Che dire di Maestro, l’ultima faticaccia di Bradley Cooper, prodotta da Scorsese e Spielberg? Il biopic di Leonard Bernstein e di sua moglie Felicia Montalegre è coinvolgente, ben costruito, sopra le righe esattamente quanto lo era Bernstein stesso, (quasi) mai noioso soprattutto se si è appassionati di musica / di musical.
Ovviamente all’inizio ci si fa subito distrarre dal naso di Bradley Cooper che ruba la scena un po’ come i denti di Rami Malek in Bohemian Rhapsody (il paragone è solo sulla protesi perché per il resto non vorrei confrontare la merda con il risotto).
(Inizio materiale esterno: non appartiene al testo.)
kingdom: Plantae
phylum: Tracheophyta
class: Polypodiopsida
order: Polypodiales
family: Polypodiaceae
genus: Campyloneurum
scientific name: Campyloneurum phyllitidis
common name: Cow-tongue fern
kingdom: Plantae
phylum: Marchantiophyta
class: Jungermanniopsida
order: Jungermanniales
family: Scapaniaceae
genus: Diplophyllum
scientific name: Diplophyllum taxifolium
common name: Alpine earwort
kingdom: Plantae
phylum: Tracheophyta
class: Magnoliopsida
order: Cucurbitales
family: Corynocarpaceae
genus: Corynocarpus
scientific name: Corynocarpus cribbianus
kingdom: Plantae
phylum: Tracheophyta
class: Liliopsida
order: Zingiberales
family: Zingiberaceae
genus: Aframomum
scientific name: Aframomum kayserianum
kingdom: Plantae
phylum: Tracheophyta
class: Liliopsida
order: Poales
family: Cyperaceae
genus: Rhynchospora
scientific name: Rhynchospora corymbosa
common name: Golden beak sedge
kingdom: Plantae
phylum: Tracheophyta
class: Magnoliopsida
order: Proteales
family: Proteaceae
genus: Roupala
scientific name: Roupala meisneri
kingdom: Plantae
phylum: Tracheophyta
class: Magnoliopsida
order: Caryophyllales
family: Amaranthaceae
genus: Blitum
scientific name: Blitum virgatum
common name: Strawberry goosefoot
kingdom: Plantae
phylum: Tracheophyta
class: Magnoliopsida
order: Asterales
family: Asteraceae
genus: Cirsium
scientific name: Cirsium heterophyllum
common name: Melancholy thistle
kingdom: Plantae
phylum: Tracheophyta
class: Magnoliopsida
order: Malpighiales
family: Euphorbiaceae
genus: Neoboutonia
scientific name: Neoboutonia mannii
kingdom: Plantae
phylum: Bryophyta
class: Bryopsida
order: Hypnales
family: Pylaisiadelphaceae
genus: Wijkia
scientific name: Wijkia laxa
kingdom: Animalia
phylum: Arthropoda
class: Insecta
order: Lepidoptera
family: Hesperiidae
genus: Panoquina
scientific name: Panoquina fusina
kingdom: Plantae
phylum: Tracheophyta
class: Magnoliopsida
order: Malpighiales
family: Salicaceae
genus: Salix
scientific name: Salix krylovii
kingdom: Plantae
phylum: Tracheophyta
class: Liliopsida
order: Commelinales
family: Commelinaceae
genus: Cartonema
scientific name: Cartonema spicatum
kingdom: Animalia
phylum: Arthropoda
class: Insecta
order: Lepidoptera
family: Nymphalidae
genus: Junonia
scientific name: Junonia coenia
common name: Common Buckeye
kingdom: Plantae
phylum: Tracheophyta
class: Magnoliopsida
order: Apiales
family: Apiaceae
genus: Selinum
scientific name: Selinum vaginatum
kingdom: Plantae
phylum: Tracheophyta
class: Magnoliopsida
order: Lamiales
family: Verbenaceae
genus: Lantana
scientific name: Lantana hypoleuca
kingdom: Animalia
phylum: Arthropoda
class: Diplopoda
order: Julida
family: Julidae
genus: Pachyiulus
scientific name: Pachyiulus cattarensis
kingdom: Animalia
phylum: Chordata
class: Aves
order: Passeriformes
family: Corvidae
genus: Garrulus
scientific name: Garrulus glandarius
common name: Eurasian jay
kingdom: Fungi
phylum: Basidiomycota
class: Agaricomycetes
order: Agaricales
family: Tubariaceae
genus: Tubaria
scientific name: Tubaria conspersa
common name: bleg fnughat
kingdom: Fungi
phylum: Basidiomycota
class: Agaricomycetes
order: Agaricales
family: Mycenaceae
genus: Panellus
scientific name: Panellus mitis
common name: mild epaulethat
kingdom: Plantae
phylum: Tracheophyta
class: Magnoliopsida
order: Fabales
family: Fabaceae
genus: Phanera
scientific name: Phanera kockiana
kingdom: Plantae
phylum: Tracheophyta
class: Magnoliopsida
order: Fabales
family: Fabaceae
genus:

Poi però entra in scena Carey Mulligan nel ruolo di Felicia – oserei dire per la Mulligan il ruolo della vita, lei è bravissima – e il film da biopic diventa la storia di un matrimonio e di una famiglia in cui il padre ingombrante dalla doppia personalità estroversa (direttore) e introversa (compositore) è anche bisessuale, e con la benedizione della moglie sta anche con il clarinettista interpretato da Matt Bomer e con altri uomini.
È tutta una ridda selvaggia di formati diversi, colore e bianco e nero, illuminazioni geniali, stacchi di montaggio furbissimi che portano avanti la narrazione in modi inaspettati e insomma, bello.
Vorrei dire ho pianto tanto ma ho pianto solo in un punto.